Another Irishman, Padraig Harrington’s 67 pushed Clarke all the way but was both coy and a shot ahead of a six-man field including Ernie Els, Steve Alker and Paul Broadhurst in third place.
However, it took a little longer than usual to sort out all of the above. Clarke’s 72-hole total of 10-under 270 only came after a two-hour delay caused by torrential rains late Sunday night. Nine under par and standing on the 14th fairway when play was stopped, Clarke (eventually) failed to birdie the nearly passable par 4 and gave the pushing peloton new hope. And soon enough, they took advantage. Within minutes, Alker (in 15th), Thongchai Jaidee (16th), Els (18th) and Harrington (17th), the recent US Senior Open champion, all birdied to advance their respective causes.
Significantly, however, only Harrington, who birdied a second on the par-5 closing hole, did enough to reach Clarke’s nine-under status. But it wasn’t really enough. Not enough. When (as the rain fell more and more) the burly Northern Irishman made a 4 of his own on the 18th, two long-range putts, he created the advantage he needed to become only the fourth man after Gary Player, Bob Charles and Tom Watson. to complete the Open and Senior Open double.
This fact clearly meant a lot.
“I made no secret of the fact that I wanted to win more than anything after turning 50,” Clarke said, which he did in August 2018. “As a child, I wanted to win the Open Championship.

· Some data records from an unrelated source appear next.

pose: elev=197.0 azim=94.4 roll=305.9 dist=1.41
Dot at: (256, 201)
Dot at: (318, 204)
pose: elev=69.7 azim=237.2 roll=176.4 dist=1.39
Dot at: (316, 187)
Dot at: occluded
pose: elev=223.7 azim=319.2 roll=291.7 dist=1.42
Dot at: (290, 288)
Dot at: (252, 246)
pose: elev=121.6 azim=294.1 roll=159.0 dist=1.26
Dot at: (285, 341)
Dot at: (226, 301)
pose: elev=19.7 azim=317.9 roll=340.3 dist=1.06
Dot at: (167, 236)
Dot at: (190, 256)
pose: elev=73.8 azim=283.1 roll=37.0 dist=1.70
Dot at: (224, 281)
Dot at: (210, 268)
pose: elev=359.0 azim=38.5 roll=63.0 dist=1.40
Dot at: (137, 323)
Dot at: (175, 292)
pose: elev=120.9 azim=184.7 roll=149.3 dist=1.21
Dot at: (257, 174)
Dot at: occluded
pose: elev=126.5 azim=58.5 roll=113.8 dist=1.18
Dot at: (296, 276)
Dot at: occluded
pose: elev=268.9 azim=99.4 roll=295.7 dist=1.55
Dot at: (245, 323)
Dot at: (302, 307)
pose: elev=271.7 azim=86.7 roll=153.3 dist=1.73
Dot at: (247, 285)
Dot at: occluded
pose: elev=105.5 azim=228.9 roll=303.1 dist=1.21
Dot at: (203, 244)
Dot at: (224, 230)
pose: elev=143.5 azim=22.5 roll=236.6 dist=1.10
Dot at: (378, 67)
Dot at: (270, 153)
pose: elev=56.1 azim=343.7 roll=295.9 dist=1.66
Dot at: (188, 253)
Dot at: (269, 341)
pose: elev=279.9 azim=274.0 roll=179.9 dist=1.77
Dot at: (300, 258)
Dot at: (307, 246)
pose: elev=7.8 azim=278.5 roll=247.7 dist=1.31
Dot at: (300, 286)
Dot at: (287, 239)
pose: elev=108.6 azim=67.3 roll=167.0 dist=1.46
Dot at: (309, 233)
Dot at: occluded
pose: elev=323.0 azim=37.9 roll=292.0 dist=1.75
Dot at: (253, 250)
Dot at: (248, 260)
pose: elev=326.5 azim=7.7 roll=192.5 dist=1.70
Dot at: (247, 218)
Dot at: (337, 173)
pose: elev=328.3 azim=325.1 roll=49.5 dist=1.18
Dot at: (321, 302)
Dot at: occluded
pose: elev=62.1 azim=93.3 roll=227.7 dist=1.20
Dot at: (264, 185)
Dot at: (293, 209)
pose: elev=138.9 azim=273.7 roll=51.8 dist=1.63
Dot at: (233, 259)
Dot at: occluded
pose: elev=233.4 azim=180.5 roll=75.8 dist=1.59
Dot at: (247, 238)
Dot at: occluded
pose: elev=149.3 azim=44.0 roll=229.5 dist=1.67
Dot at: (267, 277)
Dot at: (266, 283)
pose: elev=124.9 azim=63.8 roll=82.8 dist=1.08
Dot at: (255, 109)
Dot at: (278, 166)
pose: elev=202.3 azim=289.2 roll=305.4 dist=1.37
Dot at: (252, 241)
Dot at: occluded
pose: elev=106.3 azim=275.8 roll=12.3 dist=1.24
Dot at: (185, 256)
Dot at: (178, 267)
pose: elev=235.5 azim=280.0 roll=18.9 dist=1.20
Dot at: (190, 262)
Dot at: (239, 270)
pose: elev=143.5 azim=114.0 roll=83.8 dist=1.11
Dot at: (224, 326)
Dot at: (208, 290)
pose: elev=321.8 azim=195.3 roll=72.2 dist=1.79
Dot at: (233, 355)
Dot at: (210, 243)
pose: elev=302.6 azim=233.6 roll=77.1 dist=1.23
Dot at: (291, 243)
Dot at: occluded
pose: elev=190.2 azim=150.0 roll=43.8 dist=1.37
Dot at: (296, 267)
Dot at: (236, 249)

As a As a senior, this has always been the one for me. This trophy will look great sitting next to the other. I’m honored and privileged to have my name on both alongside some legends of the game.”
And the conditions? Not a problem for an Ulsterman.
“I grew up doing stuff like that,” Clarke said. “That doesn’t make it any easier though. It was a battle. Pars was a bit of a prisoner there. But I was cruising until I had a terrible swing on the 10th. All of a sudden, an easy birdie turned into a bad bogey. I made some good shots from there, but the putter was a bit cold. I didn’t find much. but going down in two putts about 70 feet the last one was obviously nice. It was game percentage, although the two feet I had left still needed to be knocked down.
One thing Clarke won’t do is repeat the all-night celebration following his Open triumph 11 years ago, one that saw him turn up for a Monday morning press conference a bit further in bad condition. “This trophy doesn’t last that long,” he said with a smile.
Of the challengers, Harrington will have the most reason to regret. The two-time Open champion hit the ball with his usual authority, but missed plenty of feasible putts, most of them for birdies. And eagles. Two in his last five holes to be precise, on the 14th and the fateful last.
Clarke, however, has every right to be pleased with himself. It was a performance of the highest class under difficult circumstances and against a chasing pack containing, at various points in the final round, as many as seven major champions, both regular and senior.
One last thing. The winning score even had a touch of irony about it. The last time Clarke played 72 holes competitively on the King’s Course was at the 1994 Scottish Open. Back then he also shot 270, good enough for only a T-5 finish. Things in golf are changing, some of them for the better.